The following result is about the existence of a unique solution to a class of IVPs. We state the theorem without proof.

THEOREM 7.6.8 (Picard's Theorem on Existence and Uniqueness)   Let $S = \{(x,y) : \vert x - x_0\vert \leq a, \; \vert y - y_0\vert \leq b \},$ and $a, b > 0.$ Let $f : S {\longrightarrow}{\mathbb{R}}$ be such that $f$ as well as $$\frac{\partial f}{\partial y}$$ are continuous on $S.$ Also, let $M, K \in {\mathbb{R}}$ be constants such that

$$\vert f\vert \leq M, \; \vert\frac{\partial f}{\partial y}\vert \leq K \; {\mbox{ on }} \; S.$$

Let $h = \min \{a, b/M\}.$ Then the sequence of successive approximations $\{y_n\}$ (defined by (7.6.4)) for the IVP (7.6.2) uniformly converges on $\vert x - x_0\vert \leq h$ to a solution of IVP (7.6.2). Moreover the solution to IVP (7.6.2) is unique.

Remark 7.6.9   The theorem asserts the existence of a unique solution on a subinterval $\vert x - x_0\vert \leq h$ of the given interval $\vert x - x_0\vert \leq a.$ In a way it is in a neighbourhood of $x_0$ and so this result is also called the local existence of a unique solution. A natural question is whether the solution exists on the whole of the interval $\vert x - x_0\vert \leq a.$ The answer to this question is beyond the scope of this book.

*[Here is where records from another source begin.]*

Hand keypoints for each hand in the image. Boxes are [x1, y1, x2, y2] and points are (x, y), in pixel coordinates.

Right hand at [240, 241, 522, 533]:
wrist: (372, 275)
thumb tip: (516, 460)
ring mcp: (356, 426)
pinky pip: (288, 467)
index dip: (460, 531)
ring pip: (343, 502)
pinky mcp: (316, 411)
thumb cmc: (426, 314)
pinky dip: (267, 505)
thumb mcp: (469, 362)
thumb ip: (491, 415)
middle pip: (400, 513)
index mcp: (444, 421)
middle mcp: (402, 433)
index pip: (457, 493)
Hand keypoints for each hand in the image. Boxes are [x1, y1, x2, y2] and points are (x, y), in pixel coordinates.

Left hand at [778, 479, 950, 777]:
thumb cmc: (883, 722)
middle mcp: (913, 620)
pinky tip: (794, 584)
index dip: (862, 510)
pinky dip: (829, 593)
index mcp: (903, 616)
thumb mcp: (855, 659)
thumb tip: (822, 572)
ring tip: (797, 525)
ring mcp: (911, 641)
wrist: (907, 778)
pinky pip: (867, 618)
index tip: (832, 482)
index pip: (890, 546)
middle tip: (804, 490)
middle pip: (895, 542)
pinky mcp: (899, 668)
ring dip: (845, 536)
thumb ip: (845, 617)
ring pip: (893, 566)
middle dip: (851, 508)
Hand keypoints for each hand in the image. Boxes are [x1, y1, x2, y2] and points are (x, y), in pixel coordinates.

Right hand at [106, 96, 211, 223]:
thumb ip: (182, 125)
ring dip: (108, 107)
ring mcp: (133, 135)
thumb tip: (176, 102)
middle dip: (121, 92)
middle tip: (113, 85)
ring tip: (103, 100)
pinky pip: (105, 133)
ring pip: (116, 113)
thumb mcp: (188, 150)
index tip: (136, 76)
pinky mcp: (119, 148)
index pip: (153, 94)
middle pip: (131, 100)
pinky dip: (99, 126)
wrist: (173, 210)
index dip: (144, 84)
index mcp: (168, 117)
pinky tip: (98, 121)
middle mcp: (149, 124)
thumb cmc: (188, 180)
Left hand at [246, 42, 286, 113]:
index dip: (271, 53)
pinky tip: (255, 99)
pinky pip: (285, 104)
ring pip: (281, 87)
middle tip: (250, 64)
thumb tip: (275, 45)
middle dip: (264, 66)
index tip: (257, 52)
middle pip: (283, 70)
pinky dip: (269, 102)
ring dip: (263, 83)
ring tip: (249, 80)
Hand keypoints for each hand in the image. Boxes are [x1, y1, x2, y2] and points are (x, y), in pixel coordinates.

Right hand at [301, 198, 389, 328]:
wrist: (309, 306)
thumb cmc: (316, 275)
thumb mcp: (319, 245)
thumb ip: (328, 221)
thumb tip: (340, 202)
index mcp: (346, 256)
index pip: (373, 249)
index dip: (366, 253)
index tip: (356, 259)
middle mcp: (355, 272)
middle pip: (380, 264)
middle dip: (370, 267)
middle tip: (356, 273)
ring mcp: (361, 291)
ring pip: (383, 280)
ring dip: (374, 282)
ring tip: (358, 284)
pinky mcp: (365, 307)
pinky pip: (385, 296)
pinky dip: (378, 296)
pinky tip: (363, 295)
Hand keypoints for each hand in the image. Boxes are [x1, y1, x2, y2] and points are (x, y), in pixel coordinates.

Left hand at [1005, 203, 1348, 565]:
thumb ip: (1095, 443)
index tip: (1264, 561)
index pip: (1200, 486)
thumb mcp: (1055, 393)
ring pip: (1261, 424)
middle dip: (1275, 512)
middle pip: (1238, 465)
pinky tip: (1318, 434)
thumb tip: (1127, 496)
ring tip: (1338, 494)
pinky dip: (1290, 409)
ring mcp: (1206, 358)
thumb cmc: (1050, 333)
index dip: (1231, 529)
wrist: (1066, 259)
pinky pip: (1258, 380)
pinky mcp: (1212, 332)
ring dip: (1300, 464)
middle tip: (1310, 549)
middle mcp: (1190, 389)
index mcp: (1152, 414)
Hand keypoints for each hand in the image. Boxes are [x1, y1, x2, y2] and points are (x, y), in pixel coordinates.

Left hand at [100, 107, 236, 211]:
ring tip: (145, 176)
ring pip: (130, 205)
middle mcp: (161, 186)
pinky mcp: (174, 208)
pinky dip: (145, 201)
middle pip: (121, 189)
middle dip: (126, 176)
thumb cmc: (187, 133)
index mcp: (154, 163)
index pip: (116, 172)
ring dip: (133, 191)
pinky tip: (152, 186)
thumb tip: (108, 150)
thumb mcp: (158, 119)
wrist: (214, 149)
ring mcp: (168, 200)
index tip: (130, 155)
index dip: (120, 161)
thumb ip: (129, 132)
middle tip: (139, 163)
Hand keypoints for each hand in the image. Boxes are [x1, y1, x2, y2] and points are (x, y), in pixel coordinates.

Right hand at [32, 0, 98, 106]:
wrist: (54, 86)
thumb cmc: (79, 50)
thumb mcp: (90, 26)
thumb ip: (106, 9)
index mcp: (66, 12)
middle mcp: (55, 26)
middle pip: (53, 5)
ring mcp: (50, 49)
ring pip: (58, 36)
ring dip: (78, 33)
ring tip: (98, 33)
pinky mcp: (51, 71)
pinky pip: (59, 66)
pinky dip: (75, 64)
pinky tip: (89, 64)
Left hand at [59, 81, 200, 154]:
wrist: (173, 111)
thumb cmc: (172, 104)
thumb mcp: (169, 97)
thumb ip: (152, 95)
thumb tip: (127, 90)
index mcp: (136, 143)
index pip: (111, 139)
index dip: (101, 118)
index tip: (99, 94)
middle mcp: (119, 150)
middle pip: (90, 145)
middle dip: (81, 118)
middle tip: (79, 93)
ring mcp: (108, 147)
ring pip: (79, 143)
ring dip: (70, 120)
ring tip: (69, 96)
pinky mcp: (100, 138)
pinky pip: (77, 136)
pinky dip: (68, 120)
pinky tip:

Whenever we talk of the Picard's theorem, we mean it in this local sense.

EXERCISE 7.6.10  

1. Compute the sequence $\{y_n\}$ of the successive approximations to the IVP
   $$y^\prime = y \; (y-1), \; y(x_0) = 0, x_0 \geq 0.$$

2. Show that the solution of the IVP
   $$y^\prime = y \; (y-1), \; y(x_0) = 1, x_0 \geq 0$$
   is $y \equiv 1, \; x \geq x_0.$
3. The IVP
   $$y^\prime = \sqrt{y}, \; y(0) = 0, x \geq 0$$
   has solutions $y_1 \equiv 0$ as well as $y_2 = \displaystyle\frac{x^2}{4}, x \geq 0.$ Why does the existence of the two solutions not contradict the Picard's theorem?
4. Consider the IVP
   $$y^\prime = y, \; y(0) = 1 \; {\mbox{ in }} \{(x,y ) : \vert x\vert \leq a, \vert y\vert \leq b \}$$
   for any $a, b > 0.$
   1. Compute the interval of existence of the solution of the IVP by using Theorem 7.6.8.
   2. Show that $y = e^x$ is the solution of the IVP which exists on whole of ${\mathbb{R}}.$
   This again shows that the solution to an IVP may exist on a larger interval than what is being implied by Theorem 7.6.8.